Effect of copper (II) sulfide addition on the transport critical current density and AC susceptibility of Bi1.6Pb0.4Sr2Ca2Cu3O10 superconductor

• Published in: APPLIED PHYSICS A-MATERIALS SCIENCE & PROCESSING
• Main Authors: Ilhamsyah, A. B. P.; Zabidi, Nurin Afifah Mohd; Hashidi, Muhammad Amirul Hakimi; Suib, Nurul Raihan Mohd; Mahat, A. M.; Abd-Shukor, R.; Masnita, M. J.
• Format: Article
• Language: English
• Published: SPRINGER HEIDELBERG 2024
• Subjects: Materials Science; Physics
• Online Access: https://www-webofscience-com.uitm.idm.oclc.org/wos/woscc/full-record/WOS:001276264800006

The effect of copper (II) sulfide (CuS) addition on the superconductivity of (Bi1.6Pb0.4)Sr2Ca2Cu3O10 (CuS)(x) (x = 0-1.5 wt%) is reported. All samples were prepared via the co-precipitation technique. The XRD patterns revealed that the formation of Bi-2223 phase was not affected by the CuS addition.

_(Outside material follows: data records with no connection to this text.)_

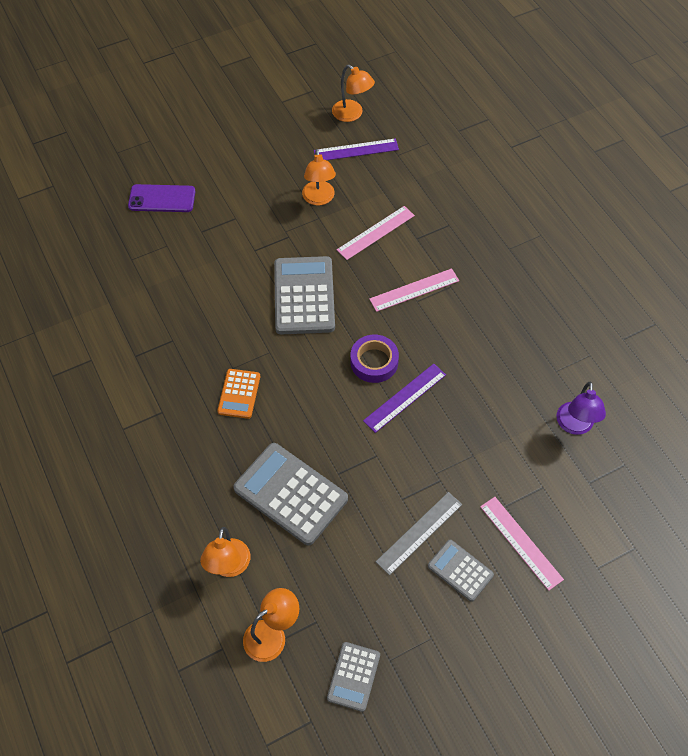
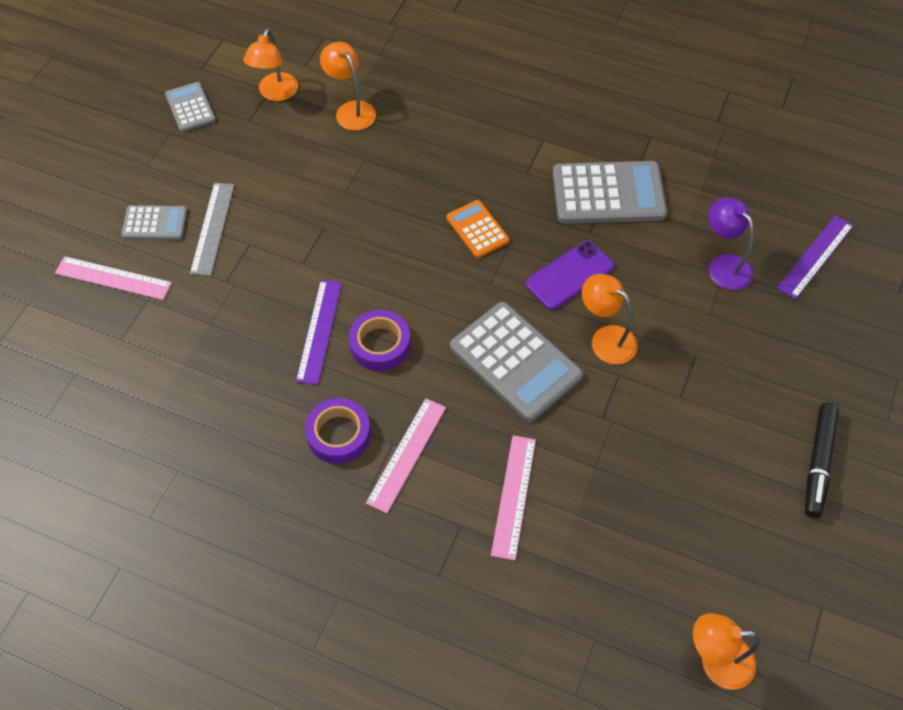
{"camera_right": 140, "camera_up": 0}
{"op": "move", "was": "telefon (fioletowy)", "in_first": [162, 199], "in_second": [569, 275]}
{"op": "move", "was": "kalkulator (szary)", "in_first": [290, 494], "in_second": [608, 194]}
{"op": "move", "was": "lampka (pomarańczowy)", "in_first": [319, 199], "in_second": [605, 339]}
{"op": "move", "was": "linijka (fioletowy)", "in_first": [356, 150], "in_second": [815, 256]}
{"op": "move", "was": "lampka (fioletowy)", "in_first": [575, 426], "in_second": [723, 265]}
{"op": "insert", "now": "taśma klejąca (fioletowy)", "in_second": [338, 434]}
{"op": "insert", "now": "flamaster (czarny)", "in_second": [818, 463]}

The temperature-dependent resistance measurements showed a metallic normal state behavior for all samples, with onset transition temperatures T-c onset between 109 and 118 K and zero transition temperatures T-c zero between 96 and 101 K. The intragranular and intergranular diamagnetic transition, intrinsic and coupling peak temperatures, the onset temperature of grain decoupling and the Josephson phase-locking temperature of (Bi1.6Pb0.4)Sr2Ca2Cu3O10 were not suppressed at lower CuS additions (x <= 0.2 wt%) but further CuS additions (x = 0.8-1.5 wt%) severely suppressed these properties. The highest Josephson current (10.82 mu A) and Josephson energy coupling (22.22 meV) were exhibited by the non-added sample. The volume fraction of the grains decreased when CuS was added which indicated that the intergranular contribution was enhanced as shown by the AC susceptibility curves for all added samples. The highest transport critical current density, J(ct) at 40 K was for x = 0.2 wt% sample (4713 mA cm(-2)). The effect of internal lattice strain on the transition temperatures was also discussed. This work showed that lower addition of CuS could enhance the connectivity between the grains and enhance flux pinning.